> **PROBLEM STATEMENT**: No pictures, please. Copy exactly the lines from the one with "[148,708,215,718] particular, ->" through the final line below.

> **DATA SHOWN**:
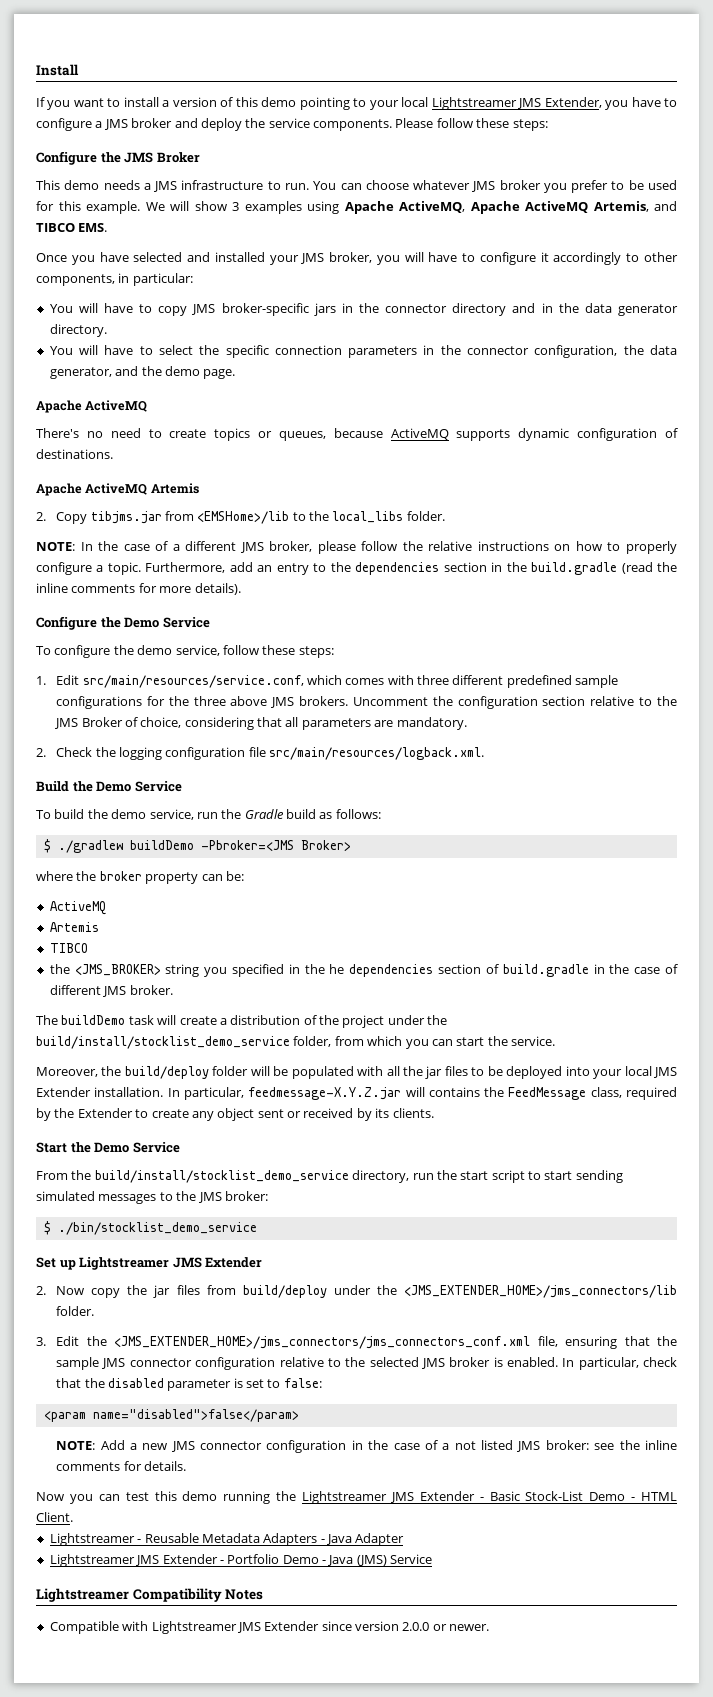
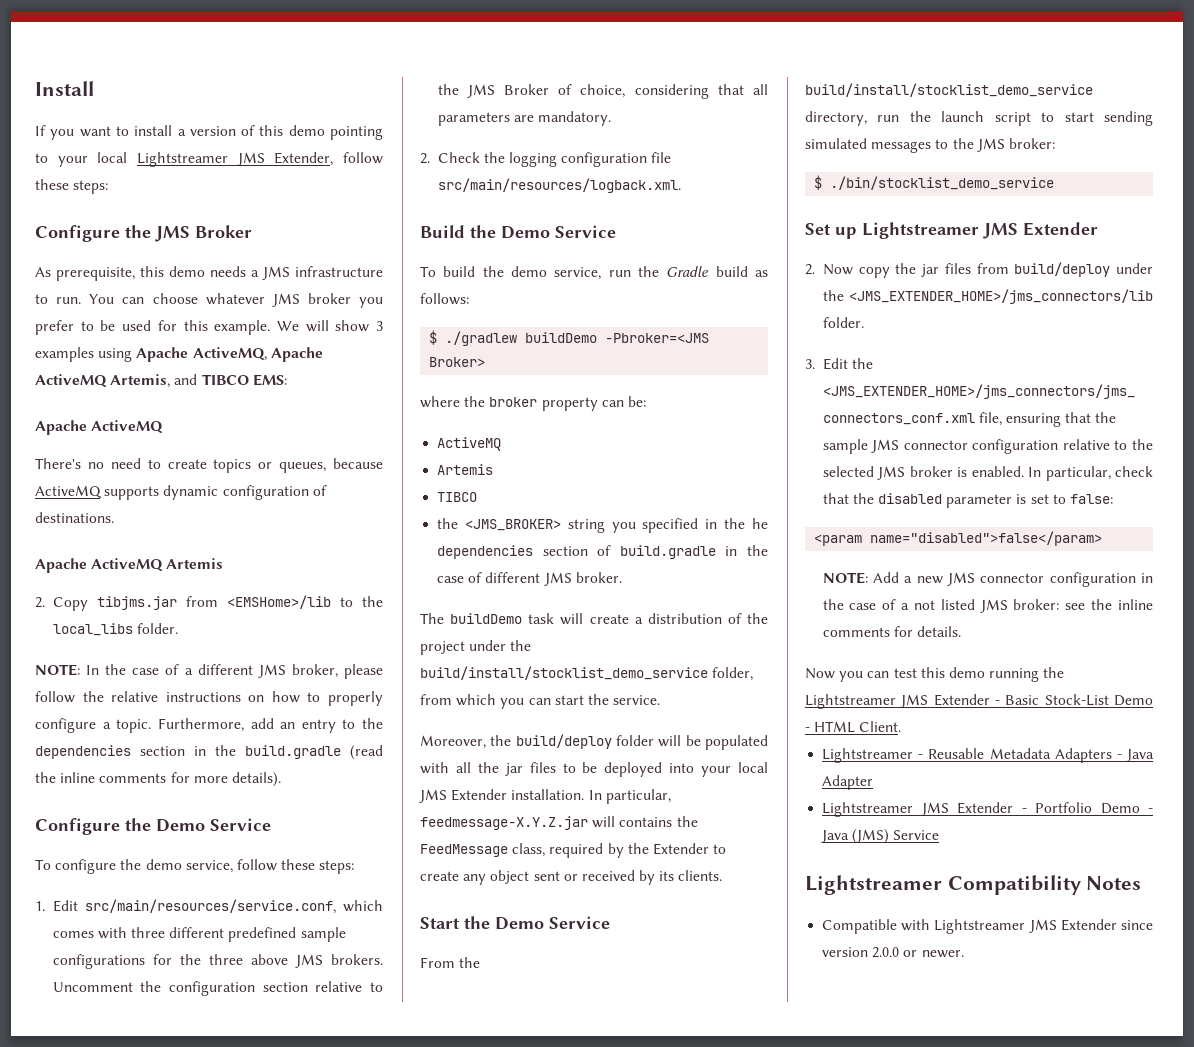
[605,97,678,110] [36,118,434,131] you have to configure a JMS broker and deploy the service components. Please -> (334, 159) none
[36,180,60,190] This -> [35,266,164,281] As prerequisite, this
[78,223,108,232] [36,252,678,265] [36,273,193,286] [49,303,678,316] [49,324,107,337] [49,345,678,358] [49,366,236,379] EMS. // Once you have selected and installed your JMS broker, you will have to configure it accordingly to other components, in particular: // You will have to copy JMS broker-specific jars in the connector directory and in the data generator directory. // You will have to select the specific connection parameters in the connector configuration, the data generator, and the demo page. -> [252,374,287,386] EMS:
[460,1171,489,1180] start -> [941,111,985,122] launch

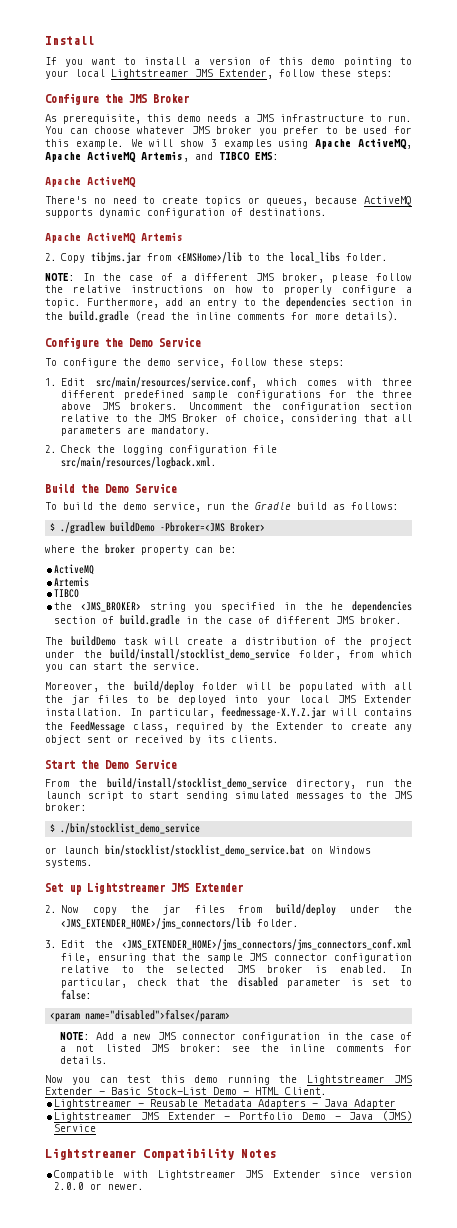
(1055, 183) none -> [45,845,371,856] [45,858,93,868] // or launch bin/stocklist/stocklist_demo_service.bat on Windows systems.

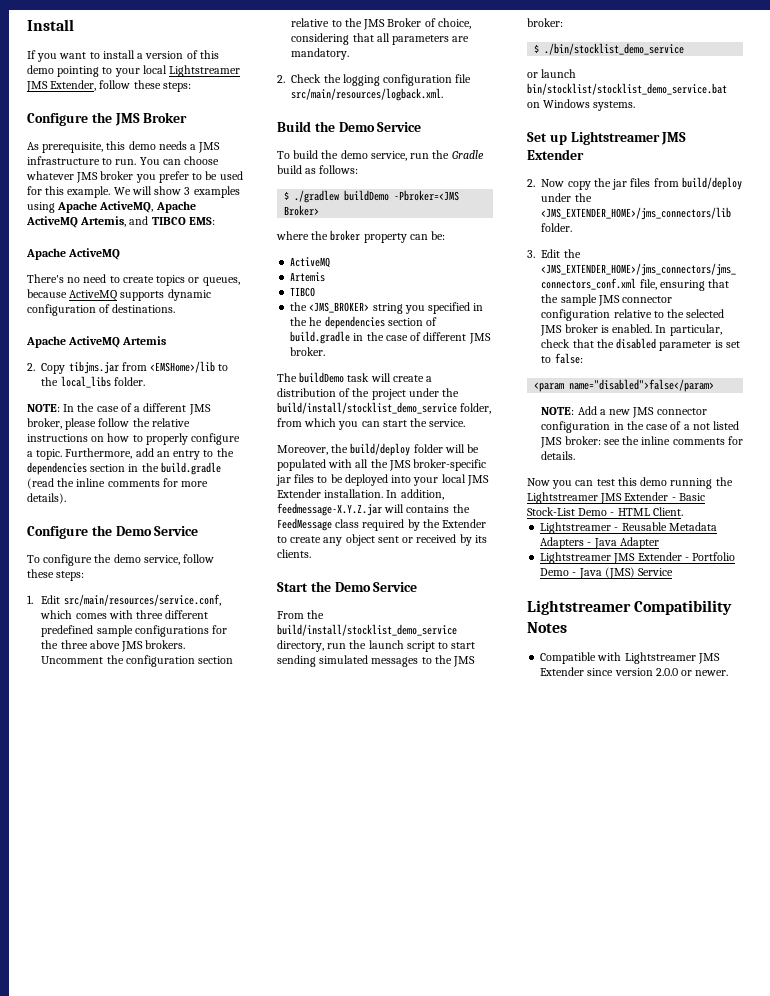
(63, 699) none -> [388,459,487,471] JMS broker-specific
[148,708,215,718] particular, -> [400,489,444,500] addition,
[132,722,169,732] class, -> [335,519,360,528] class

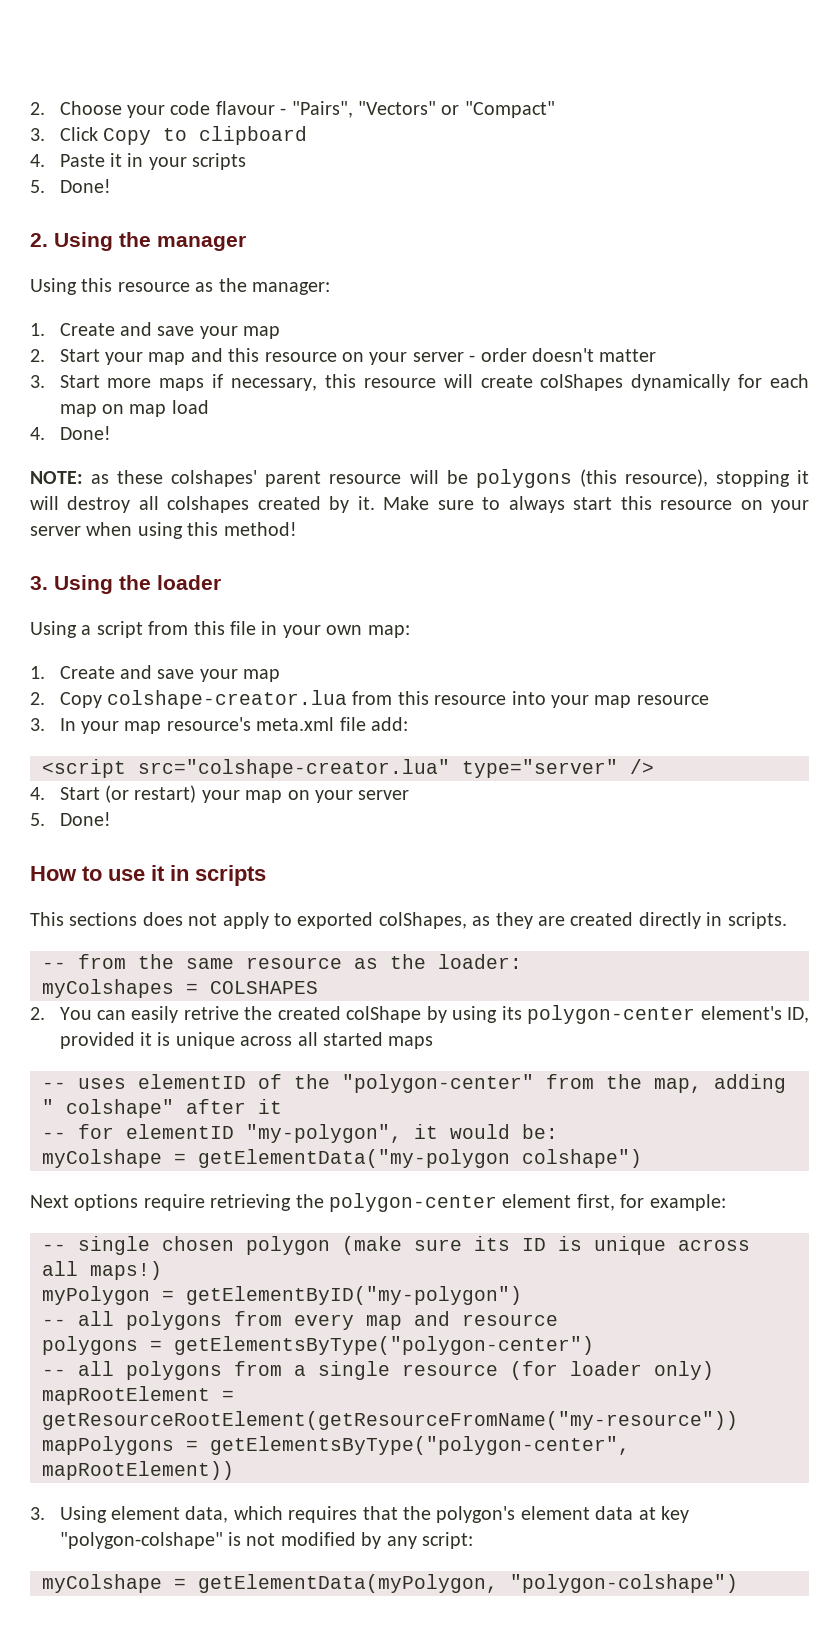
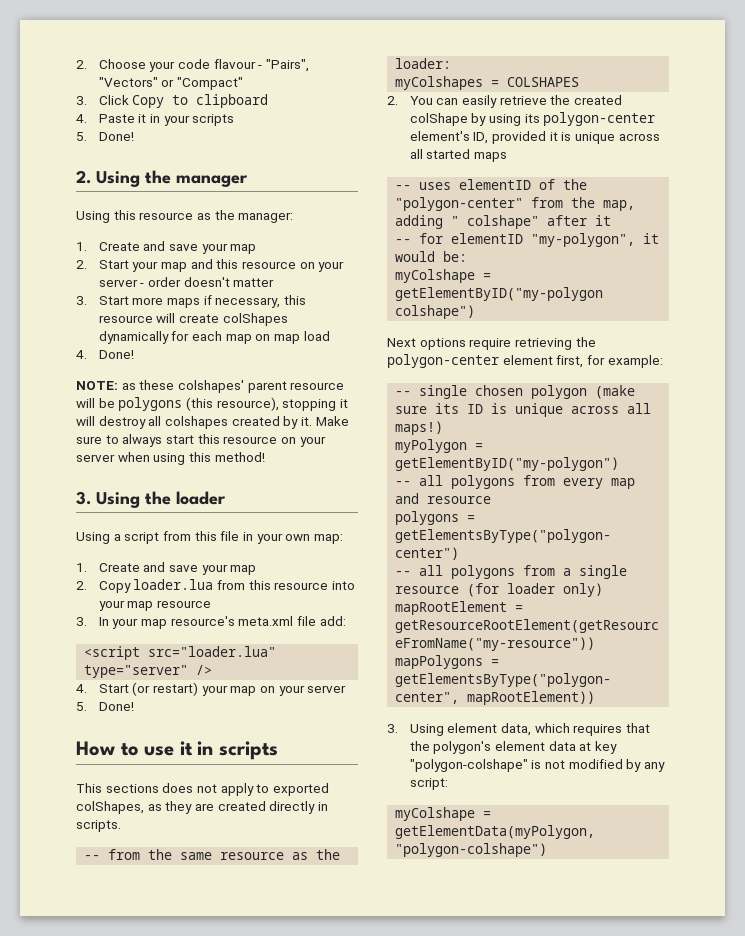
[106,690,347,709] colshape-creator.lua -> [133,579,214,590] loader.lua
[138,759,450,778] src="colshape-creator.lua" -> [148,646,277,657] src="loader.lua"
[183,1006,239,1020] retrive -> [499,96,547,105] retrieve
[198,1149,510,1168] getElementData("my-polygon -> [395,287,604,301] getElementByID("my-polygon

> **SOLUTION TO THE PROBLEM**:
[148,708,215,718] particular, -> [400,489,444,500] addition,
[132,722,169,732] class, -> [335,519,360,528] class

[106,690,347,709] colshape-creator.lua -> [133,579,214,590] loader.lua
[138,759,450,778] src="colshape-creator.lua" -> [148,646,277,657] src="loader.lua"
[183,1006,239,1020] retrive -> [499,96,547,105] retrieve
[198,1149,510,1168] getElementData("my-polygon -> [395,287,604,301] getElementByID("my-polygon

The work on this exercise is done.